-- START OF Information provided --

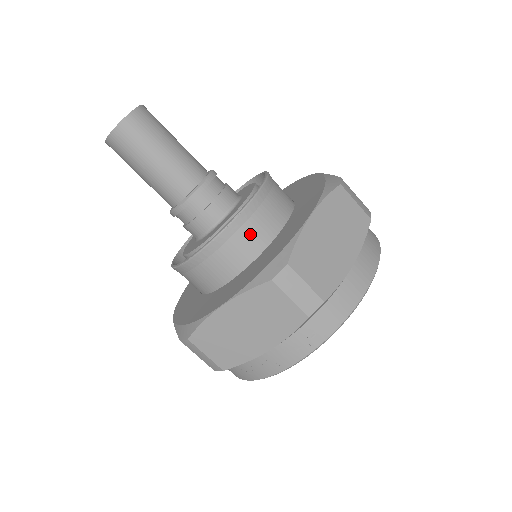
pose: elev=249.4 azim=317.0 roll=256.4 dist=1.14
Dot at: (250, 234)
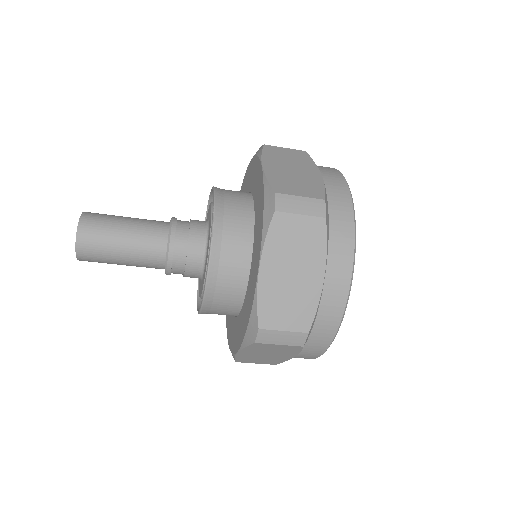
Dot at: occluded
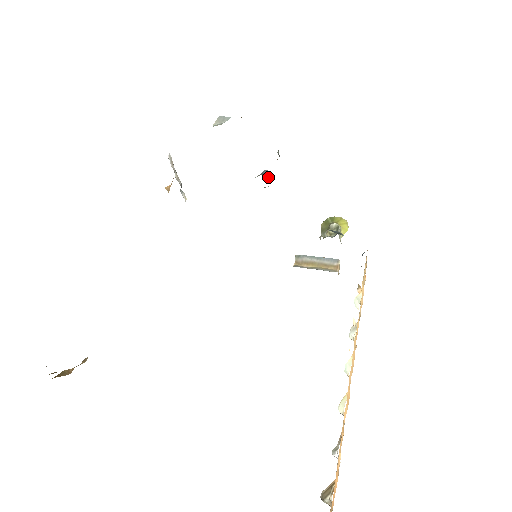
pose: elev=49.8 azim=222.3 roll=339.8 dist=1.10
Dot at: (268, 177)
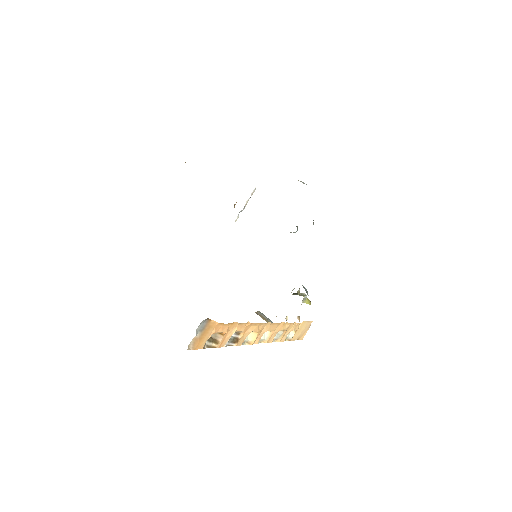
Dot at: occluded
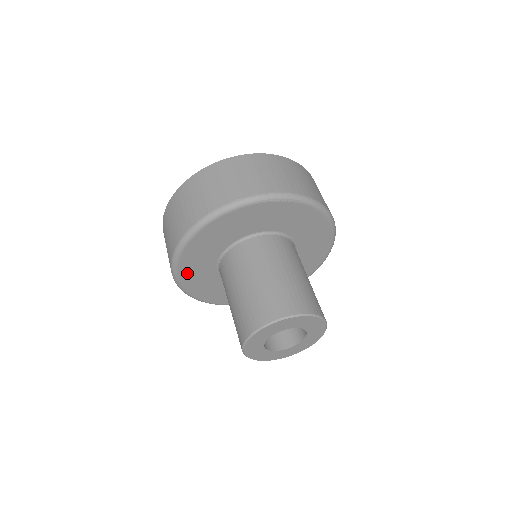
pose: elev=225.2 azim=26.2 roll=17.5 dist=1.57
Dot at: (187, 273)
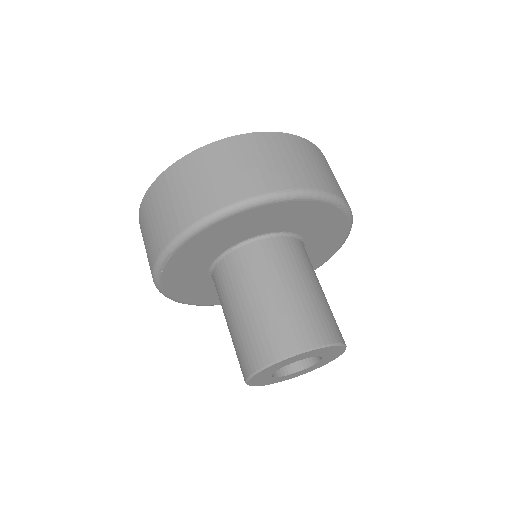
Dot at: (188, 251)
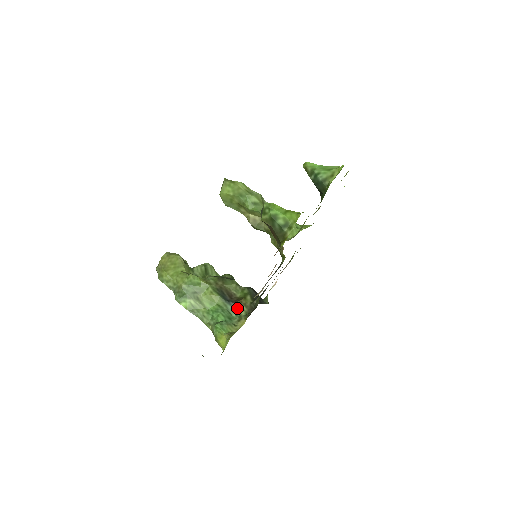
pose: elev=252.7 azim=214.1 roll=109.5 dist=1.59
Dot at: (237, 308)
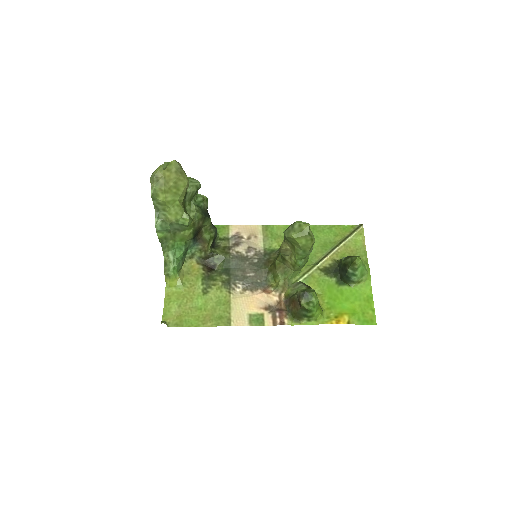
Dot at: (196, 247)
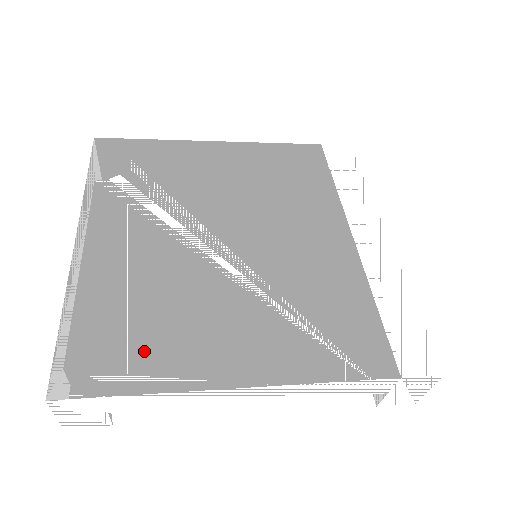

-- END OF Information provided --

Task to carry out = Reproduce every line of the listing above, replacing each occurrence of "pose" with "camera" and leaving everything else unchanged. Omit the pictures from the answer.

Reply =
camera: elev=249.4 azim=317.0 roll=256.4 dist=1.14
Dot at: (250, 234)
Dot at: occluded
camera: elev=49.8 azim=222.3 roll=339.8 dist=1.10
Dot at: (268, 177)
Dot at: occluded
camera: elev=225.2 azim=26.2 roll=17.5 dist=1.57
Dot at: (187, 273)
Dot at: (188, 251)
camera: elev=252.7 azim=214.1 roll=109.5 dist=1.59
Dot at: (237, 308)
Dot at: (196, 247)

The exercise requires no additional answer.